Algo de eso hay en el conflicto del taxi que, simplificando mucho el relato, se ha saldado en Barcelona con la rendición de las autoridades a las movilizaciones coactivas de los taxistas y en Madrid con el desdén olímpico por parte de un presidente sin futuro y sin horizonte electoral hacia un sector al que, pasado el duodécimo día de huelga, le cuesta mantener el órdago.
Soluciones opuestas, pues, no como consecuencia de algún raciocinio o del análisis del problema, sino de la disparidad de coyunturas regionales y de determinación en quienes se sientan (o no) a la mesa de negociaciones. No parece este un argumento demasiado sólido para decidir un peliagudo deslinde de intereses contrapuestos, incidiendo en la gestión y el futuro de un servicio público estratégico para la movilidad de los ciudadanos y en el particular y efervescente mercado organizado en torno a él.
De entrada, sería bueno tener claro cómo se ve ese mercado antes de pensar en cómo ordenarlo. Hay, como siempre, quien propone la liberalización total: una solución que parece dudosa dado el servicio de que se trata, y que tiene que ver, entre otras cosas, con los coches que circulan en nuestras colapsadas y contaminadas ciudades. Si la ausencia de los taxis que operan en Madrid ha mejorado drásticamente su circulación en los días de huelga, piénsese en el caos que podrían provocar decenas de miles de vehículos compitiendo sin límite por el pasajero urbano. Nos guste o no, un sistema de licencias, con intervención de las autoridades, parece difícilmente eludible, y en ese caso lo que se echa en falta es el ejercicio de evaluar la situación actual de las licencias existentes, junto a sus nuevas posibilidades de gestión, para tratar de adoptar una solución equilibrada y viable.

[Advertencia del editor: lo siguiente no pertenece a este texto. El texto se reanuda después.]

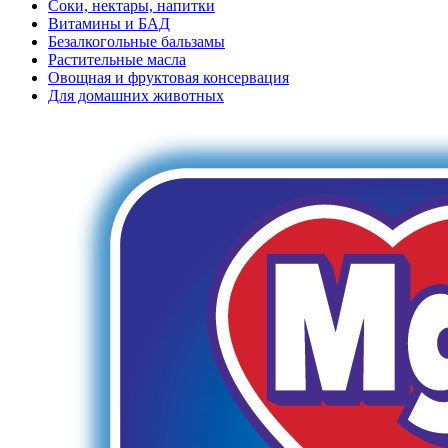
Соки, нектары, напитки
Витамины и БАД
Безалкогольные бальзамы
Растительные масла
Овощная и фруктовая консервация
Для домашних животных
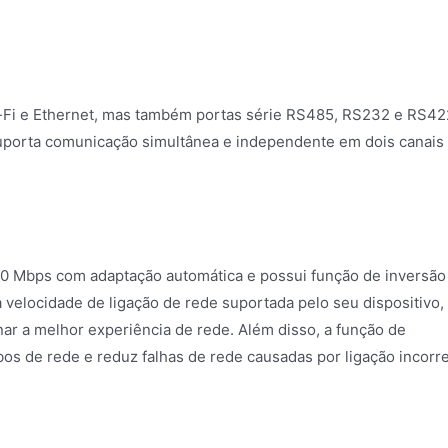
Wi-Fi e Ethernet, mas também portas série RS485, RS232 e RS42
suporta comunicação simultânea e independente em dois canais
100 Mbps com adaptação automática e possui função de inversão
 velocidade de ligação de rede suportada pelo seu dispositivo,
ar a melhor experiência de rede. Além disso, a função de
bos de rede e reduz falhas de rede causadas por ligação incorr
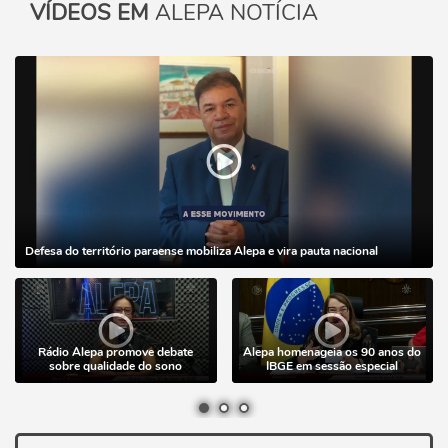
VÍDEOS EM
ALEPA NOTÍCIA
Defesa do território paraense mobiliza Alepa e vira pauta nacional
Rádio Alepa promove debate
Alepa homenageia os 90 anos do
sobre qualidade do sono
IBGE em sessão especial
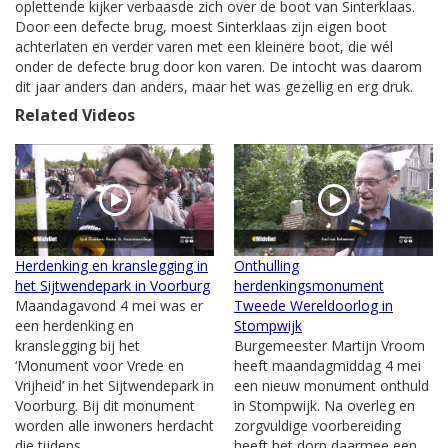
oplettende kijker verbaasde zich over de boot van Sinterklaas.
Door een defecte brug, moest Sinterklaas zijn eigen boot
achterlaten en verder varen met een kleinere boot, die wél
onder de defecte brug door kon varen. De intocht was daarom
dit jaar anders dan anders, maar het was gezellig en erg druk.
Related Videos
Herdenking en kranslegging in
Onthulling
het Sijtwendepark in Voorburg
herdenkingsmonument
Maandagavond 4 mei was er
Tweede Wereldoorlog in
een herdenking en
Stompwijk
kranslegging bij het
Burgemeester Martijn Vroom
‘Monument voor Vrede en
heeft maandagmiddag 4 mei
Vrijheid’ in het Sijtwendepark in
een nieuw monument onthuld
Voorburg. Bij dit monument
in Stompwijk. Na overleg en
worden alle inwoners herdacht
zorgvuldige voorbereiding
die tijdens...
heeft het dorp daarmee een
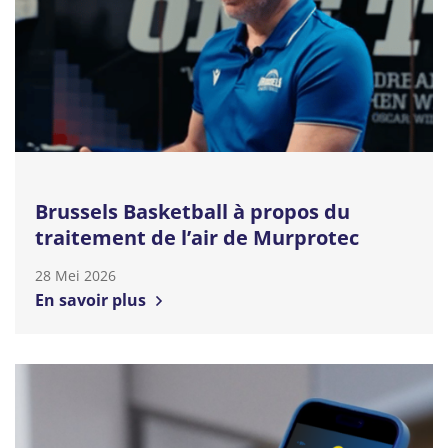
Brussels Basketball à propos du
traitement de l’air de Murprotec
28 Mei 2026
En savoir plus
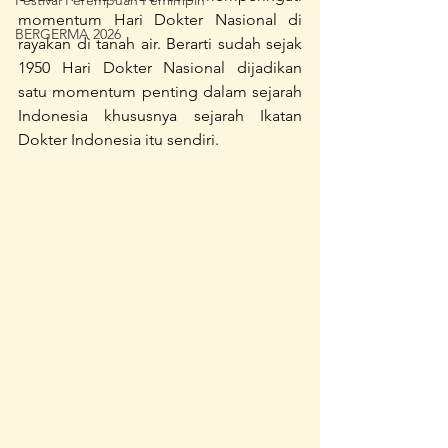
Festival Perempuan Pemimpin
momentum Hari Dokter Nasional di 
BERGERMA 2026
rayakan di tanah air. Berarti sudah sejak 
1950 Hari Dokter Nasional dijadikan 
satu momentum penting dalam sejarah 
Indonesia khususnya sejarah Ikatan 
Dokter Indonesia itu sendiri.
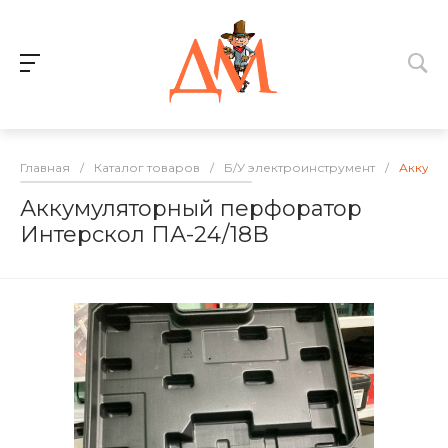
Главная
/
Каталог товаров
/
Б/У электроинструмент
/
Аккуму
Аккумуляторный перфоратор
Интерскол ПА-24/18В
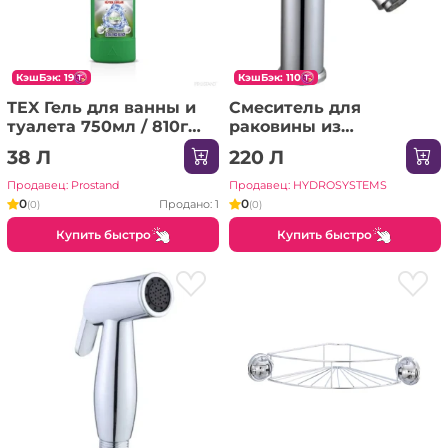
КэшБэк: 19
КэшБэк: 110
TEX Гель для ванны и
Смеситель для
туалета 750мл / 810г
раковины из
Ультра /18 (Mountain)
нержавеющей стали,
38 Л
220 Л
Aquafix - 25,
хромированный
Продавец: Prostand
Продавец: HYDROSYSTEMS
0
0
Продано: 1
(0)
(0)
Купить быстро
Купить быстро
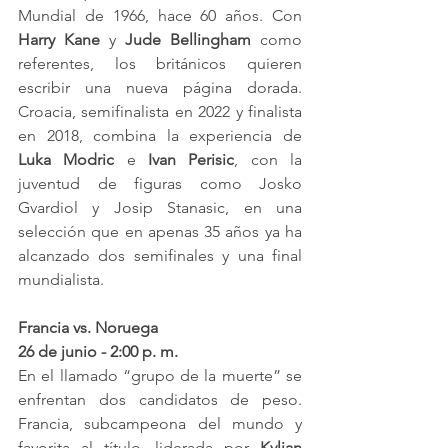
Mundial de 1966, hace 60 años. Con 
Harry Kane
 y 
Jude Bellingham
 como 
referentes, los británicos quieren 
escribir una nueva página dorada. 
Croacia, semifinalista en 2022 y finalista 
en 2018, combina la experiencia de 
Luka Modric
 e 
Ivan Perisic
, con la 
juventud de figuras como Josko 
Gvardiol y Josip Stanasic, en una 
selección que en apenas 35 años ya ha 
alcanzado dos semifinales y una final 
mundialista.
Francia vs. Noruega
26 de junio - 2:00 p. m.
En el llamado “grupo de la muerte” se 
enfrentan dos candidatos de peso. 
Francia, subcampeona del mundo y 
favorita al título, liderada por 
Kylian 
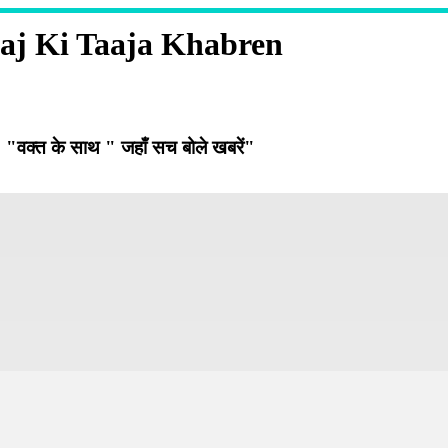
aj Ki Taaja Khabren
"वक्त के साथ " जहाँ सच बोले खबरें"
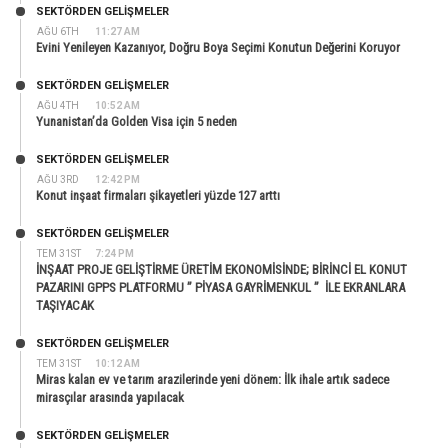
SEKTÖRDEN GELIŞMELER
AĞU 6TH
11:27 AM
Evini Yenileyen Kazanıyor, Doğru Boya Seçimi Konutun Değerini Koruyor
SEKTÖRDEN GELIŞMELER
AĞU 4TH
10:52 AM
Yunanistan’da Golden Visa için 5 neden
SEKTÖRDEN GELIŞMELER
AĞU 3RD
12:42 PM
Konut inşaat firmaları şikayetleri yüzde 127 arttı
SEKTÖRDEN GELIŞMELER
TEM 31ST
7:24 PM
İNŞAAT PROJE GELİŞTİRME ÜRETİM EKONOMİSİNDE; BİRİNCİ EL KONUT
PAZARINI GPPS PLATFORMU ” PİYASA GAYRİMENKUL ” İLE EKRANLARA
TAŞIYACAK
SEKTÖRDEN GELIŞMELER
TEM 31ST
10:12 AM
Miras kalan ev ve tarım arazilerinde yeni dönem: İlk ihale artık sadece
mirasçılar arasında yapılacak
SEKTÖRDEN GELIŞMELER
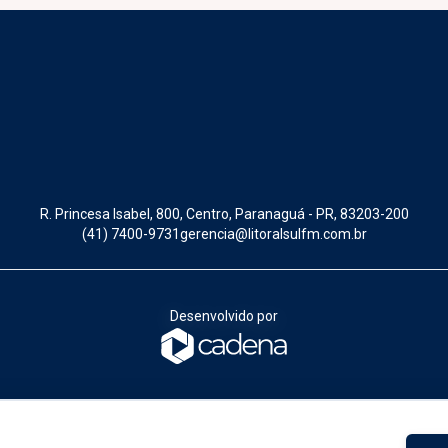
R. Princesa Isabel, 800, Centro, Paranaguá - PR, 83203-200
(41) 7400-9731
gerencia@litoralsulfm.com.br
Desenvolvido por
toral, tá legal!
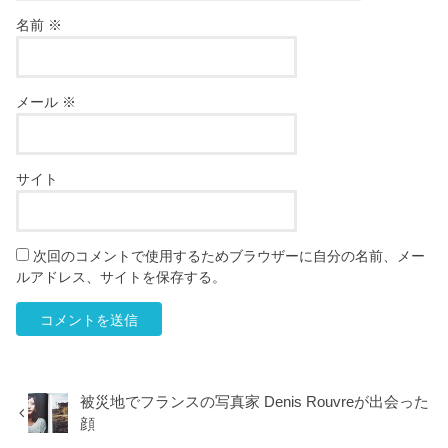
名前
※
メール
※
サイト
次回のコメントで使用するためブラウザーに自分の名前、メー
ルアドレス、サイトを保存する。
被災地でフランスの写真家 Denis Rouvreが出会った
顔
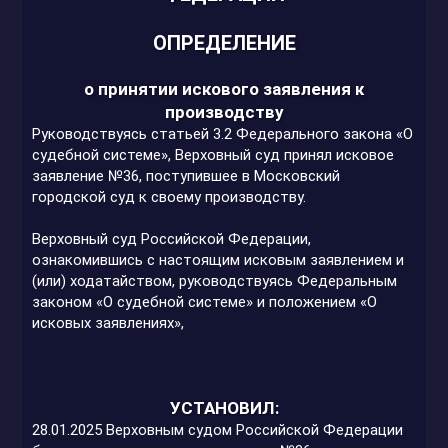
ОПРЕДЕЛЕНИЕ
о принятии искового заявления к
производству
Руководствуясь статьей 3.2 Федерального закона «О
судебной системе», Верховный суд принял исковое
заявление №36, поступившее в Московский
городской суд к своему производству.
Верховный суд Российской Федерации,
ознакомившись с настоящим исковым заявлением и
(или) ходатайством, руководствуясь Федеральным
законом «О судебной системе» и положением «О
исковых заявлениях»,
УСТАНОВИЛ:
28.01.2025 Верховным судом Российской Федерации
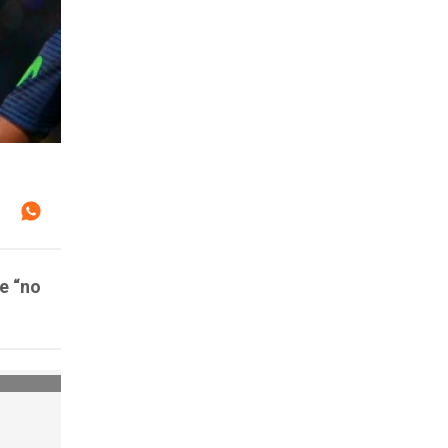
e “no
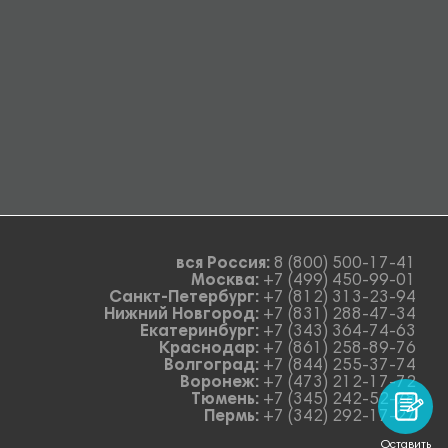
вся Россия:
8 (800) 500-17-41
Москва:
+7 (499) 450-99-01
Санкт-Петербург:
+7 (812) 313-23-94
Нижний Новгород:
+7 (831) 288-47-34
Екатеринбург:
+7 (343) 364-74-63
Краснодар:
+7 (861) 258-89-76
Волгоград:
+7 (844) 255-37-74
Воронеж:
+7 (473) 212-17-72
Тюмень:
+7 (345) 242-52-78
Пермь:
+7 (342) 292-17-27
Оставить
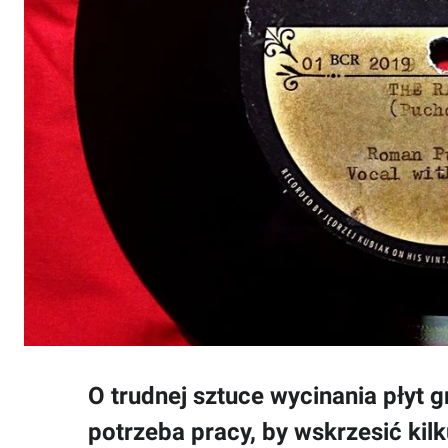
O trudnej sztuce wycinania płyt 
potrzeba pracy, by wskrzesić kilk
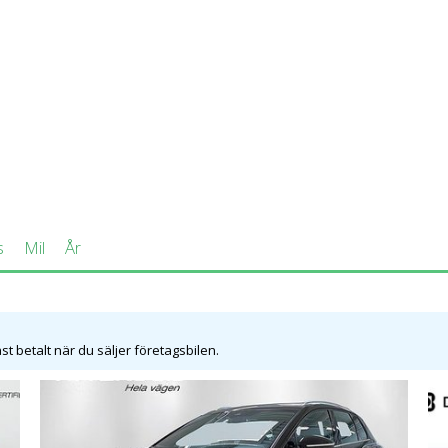
rån 638 900 kr.
bilar).
 hk.
s
Mil
År
85 kg.
t betalt när du säljer företagsbilen.
bilar) och 2WD (3 641 bilar).
 152 begagnade Audi Q4 e-tron till salu på Bilweb med pris från 2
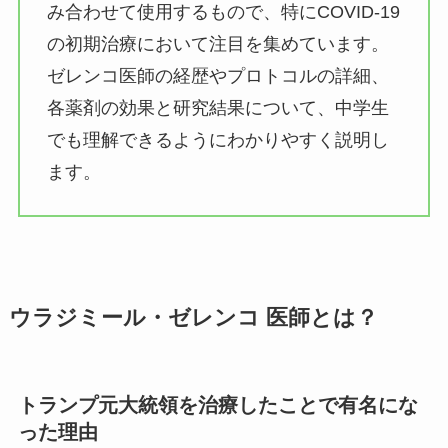
み合わせて使用するもので、特にCOVID-19
の初期治療において注目を集めています。
ゼレンコ医師の経歴やプロトコルの詳細、
各薬剤の効果と研究結果について、中学生
でも理解できるようにわかりやすく説明し
ます。
ウラジミール・ゼレンコ 医師とは？
トランプ元大統領を治療したことで有名にな
った理由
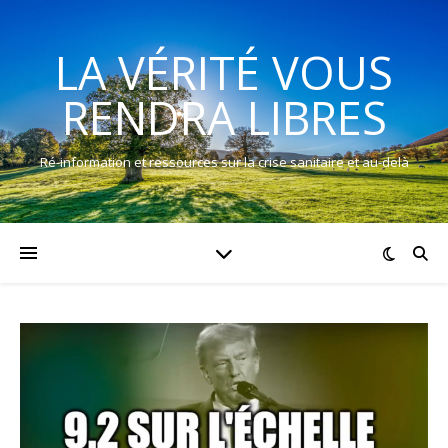
LA VÉRITÉ VOUS
RENDRA LIBRES
Ré-information et ressources sur la crise sanitaire et au-delà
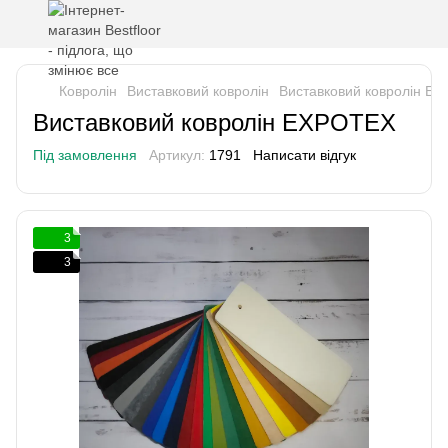
Ковролін
Виставковий ковролін
Виставковий ковролін E
Виставковий ковролін EXPOTEX
Під замовлення
Артикул:
1791
Написати відгук
3
3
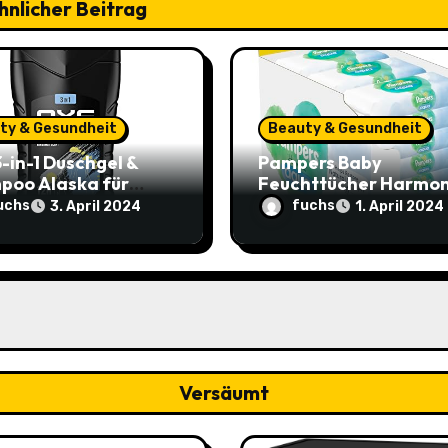
hnlicher Beitrag
ty & Gesundheit
Beauty & Gesundheit
-in-1 Duschgel &
Pampers Baby
poo Alaska für
Feuchttücher Harmon
anhaltende Frische
Aqua – Sanfter
uchs
fuchs
3. April 2024
1. April 2024
uft – Sparangebot
Hautschutz im Spara
,79€ statt 2,65€
für nur 25,44€ (15%
Rabatt)
Versäumt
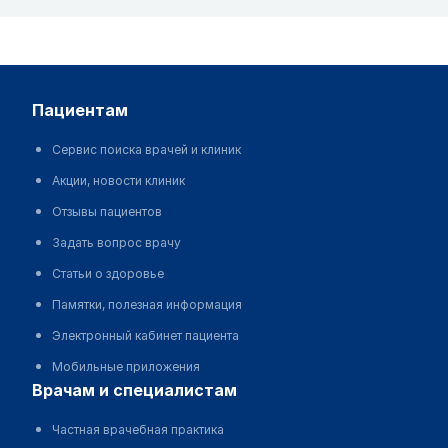
пациентам
Сервис поиска врачей и клиник
Акции, новости клиник
Отзывы пациентов
Задать вопрос врачу
Статьи о здоровье
Памятки, полезная информация
Электронный кабинет пациента
Мобильные приложения
врачам и специалистам
Частная врачебная практика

Diríase que alguna parte del ejercicio le correspondería al ministro del ramo, porque hay cuestiones que son comunes a todas las ciudades y regiones, y porque para algo, en fin, han de servir el ministerio y sus funcionarios. Diríase, en segundo término, que sobre esas directrices estatales deberían legislar las comunidades autónomas, atendiendo a sus peculiaridades. Y ya en tercer lugar, algo tendrían que decir los ayuntamientos con competencias de gestión del tráfico en sus calles. Unos y otros deberían atender a los intereses generales en juego y después procurar que las distintas licencias existentes pudieran servir a la satisfacción de esos intereses generales, con garantía de una rentabilidad suficiente y moderada para sus titulares y de unas condiciones laborales dignas para los conductores. Si alguien busca forrarse, debe dirigir sus afanes especulativos a sectores donde no se dependa de una licencia administrativa. Quien se haya llenado de balón mediante la adquisición o la explotación de una de ellas, tal vez debería mirar mejor en qué invierte.
De nada de esto se habla. A nada llegaremos así.